Des révoltées contre le poubelien supérieur ou l’androcapitalocène

Notre époque est frappée par des destructions environnementales considérables : extinction massive d’espèces animales, réduction de la bio- diversité cultivée et sauvage, déforestation à large échelle, dégel du pergélisol et émission concomitante de méthane, fonte des glaciers, montée des eaux, émissions croissantes de gaz à effets de serre à cause de l’utilisation intempestive des énergies fossiles et à l’élevage intensif, réchauffement climatique presque incontrôlable, épisodes récurrents de sécheresse, d’inondation ou de cyclones, maladies infectieuses émergentes dues à la destruction des écosystèmes, etc ».

Dans son introduction, Catherine Albertini souligne, entre autres, l’absence du pouvoir de décision économique, politique et social des femmes, les apports de l’écoféminisme.
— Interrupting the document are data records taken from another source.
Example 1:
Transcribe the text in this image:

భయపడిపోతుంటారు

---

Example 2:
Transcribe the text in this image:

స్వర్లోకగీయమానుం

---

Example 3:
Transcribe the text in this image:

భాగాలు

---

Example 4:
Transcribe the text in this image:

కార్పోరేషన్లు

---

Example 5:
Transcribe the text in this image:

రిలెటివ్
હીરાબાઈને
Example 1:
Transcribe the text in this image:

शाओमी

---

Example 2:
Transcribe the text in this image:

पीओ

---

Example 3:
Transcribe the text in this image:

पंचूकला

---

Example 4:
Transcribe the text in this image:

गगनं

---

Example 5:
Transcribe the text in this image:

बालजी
« La logique de la révoltée est, certes, de s’efforcer au langage clair pour ne pas épaissir le mensonge universel, mais aussi de révéler sa propre invisibilité et les causes de cette dernière ». Dans le premier chapitre, l’autrice discute de terminologie, de la notion d’Anthropocène, du satirique « poubellien supérieur », de Capitalocène, Elle propose le terme d’Androcapitalocène « pour souligner l’aspect, certes genré de l’Anthropocène, mais indissolublement lié au capitalisme »et aborde l’écoféminisme comme mouvement « politiquement transformateur ».
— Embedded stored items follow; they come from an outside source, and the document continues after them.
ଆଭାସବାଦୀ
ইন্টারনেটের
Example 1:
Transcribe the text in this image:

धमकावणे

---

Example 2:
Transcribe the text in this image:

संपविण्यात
L’intérêt principal du livre, à mes yeux, se trouve dans les analyses des théories et pratiques relevant des écoféminismes.
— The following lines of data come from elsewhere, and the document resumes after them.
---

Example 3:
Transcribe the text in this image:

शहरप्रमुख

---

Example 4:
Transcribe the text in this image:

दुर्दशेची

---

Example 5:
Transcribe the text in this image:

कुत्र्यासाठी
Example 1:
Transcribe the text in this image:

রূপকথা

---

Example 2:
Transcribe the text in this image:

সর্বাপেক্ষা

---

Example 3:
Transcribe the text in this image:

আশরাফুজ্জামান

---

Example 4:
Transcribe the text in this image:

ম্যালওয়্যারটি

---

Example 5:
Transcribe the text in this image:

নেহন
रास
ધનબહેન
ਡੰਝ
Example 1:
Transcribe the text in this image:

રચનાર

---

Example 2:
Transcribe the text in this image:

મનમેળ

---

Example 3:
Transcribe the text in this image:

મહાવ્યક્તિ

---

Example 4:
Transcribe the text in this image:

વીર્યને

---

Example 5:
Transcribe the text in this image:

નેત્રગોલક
Catherine Albertini aborde, dans un premier temps, le travail dit non-productif et son exploitation par le capital, la hiérarchisation des êtres humains, les positions de Françoise d’Eaubonne, le refus d’envisager « la continuité relative entre le fondement biologique de la condition humaine et son existence sociale », la critique radicale du « progressisme », le démantèlement historique des terres communales et les phénomènes d’expropriation, la nature considérée comme marchandisable, les systèmes coloniaux, le rôle « nourrisseur, domestique et reproductif des femmes », l’importance de rendre visible et de dénaturaliser le travail domestique, le néolibéralisme et la volonté de réduire le service public « à la portion congrue au profit du secteur privé », le développement du secteur dit « informel », les migrations de femmes et adolescentes, l’essor de l’industrie du sexe – pornographie et prostitution -, le réductionnisme des sciences élaborées en occident (les principales critiques qu’il me semble nécessaire de porter sur les fondements ou pratiques de certaines sciences sont le refus de prendre en compte d’autres appréhensions des phénomènes à étudier, le peu d’interrogations sur les fondements socio-culturels des élaborations et des hypothèses, l’oubli de l’histoire et des apports d’autres « civilisations », le mépris envers des pratiques ancrées dans d’autres configurations sociales, l’impasse épistémologue autour de la notion de « neutralité »…), la place de la science dans le complexe militaro-industriel, la construction du dualisme nature/culture…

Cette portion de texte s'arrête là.